Fair corporate tax crucial to Covid recovery

Commenting on the European Commission’s communication on corporate taxation, European Trade Union Confederation Confederal Secretary Liina Carr said:

“The EU is losing between 35-70 billion Euro each year as a result of corporate tax avoidance, resulting in fewer well-paid jobs, lower social protection and run-down public services.

“At a time when Europe is pulling together to tackle the economic and social consequences of the Covid crisis, continuing a race to the bottom in tax rates between member states which feeds tax avoidance is completely self-defeating.

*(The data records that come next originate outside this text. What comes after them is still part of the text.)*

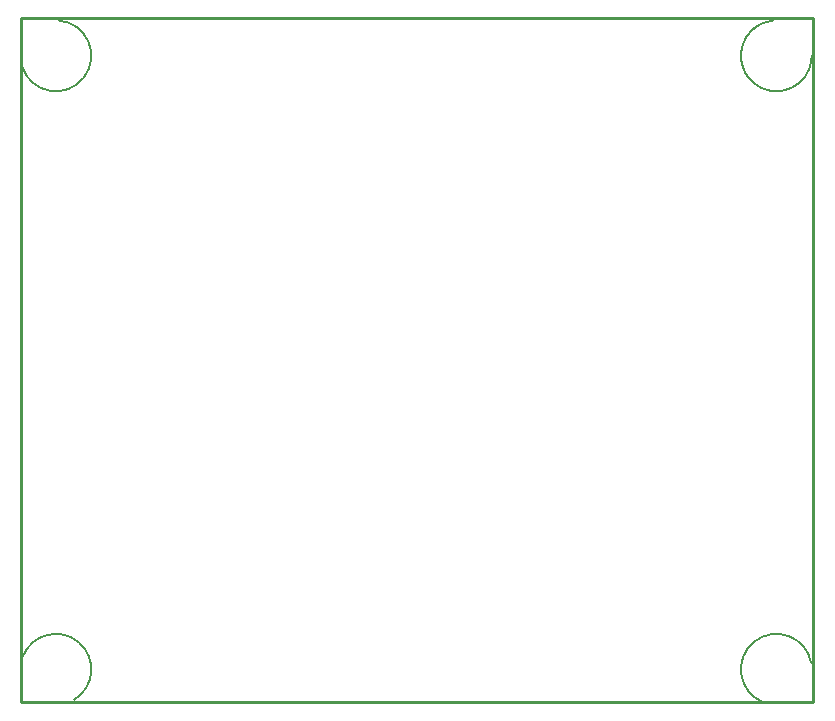
<source format=gko>
G04*
G04 #@! TF.GenerationSoftware,Altium Limited,Altium Designer,18.1.9 (240)*
G04*
G04 Layer_Color=16711935*
%FSLAX25Y25*%
%MOIN*%
G70*
G01*
G75*
%ADD12C,0.00500*%
%ADD13C,0.01000*%
D12*
X17509Y832D02*
G03*
X534Y15386I-6009J10168D01*
G01*
X295Y211765D02*
G03*
X12372Y227279I11205J3735D01*
G01*
X250648Y227268D02*
G03*
X263469Y215500I1009J-11768D01*
G01*
X263291Y13039D02*
G03*
X247309Y18I-11634J-2039D01*
G01*
X245649Y225668D02*
G03*
X262624Y211114I6009J-10168D01*
G01*
D13*
X0Y228000D02*
X80500Y228000D01*
X0Y0D02*
X264000D01*
Y228000D01*
X79000D02*
X264000D01*
X0Y0D02*
Y228000D01*
M02*

</source>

“Common rules for corporate tax across Europe, including those to neutralise the misuse of shell companies for tax purposes, will be crucial in paying fairly for the public investment needed for a real and fair recovery from the Covid crisis. Trade unions therefore welcome the fact the Commission have put progress on corporate tax back on track with these proposals, although we appreciate concrete legislation will depend on the outcome of the negotiations taking place at the OECD and G20.

“Europe should be taking a leading role in global efforts to create a level playing field on corporate tax. In case an agreement at a global level cannot be reached, the EU must take the responsibility to introduce a minimum corporate tax rate of 25% on its own and to continue its efforts for a fair allocation of taxing rights without delay.”


The Commission’s proposal, “Business in Europe: Framework for Income Taxation” or BEFIT, is expected to be based on a set of corporate tax rules for the whole of the EU which would allow taxing the same things across the bloc, and an allocation of profits’ formula between Member States which still need to be determined.
As rightly emphasised in the Commission’s communication, the use of a formula to allocate profits will remove the need for the application of complex transfer pricing rules, which are difficult to apply and enforce in a modern economy relying on intangible and non-marketed assets, and allow taxation where profits are generated.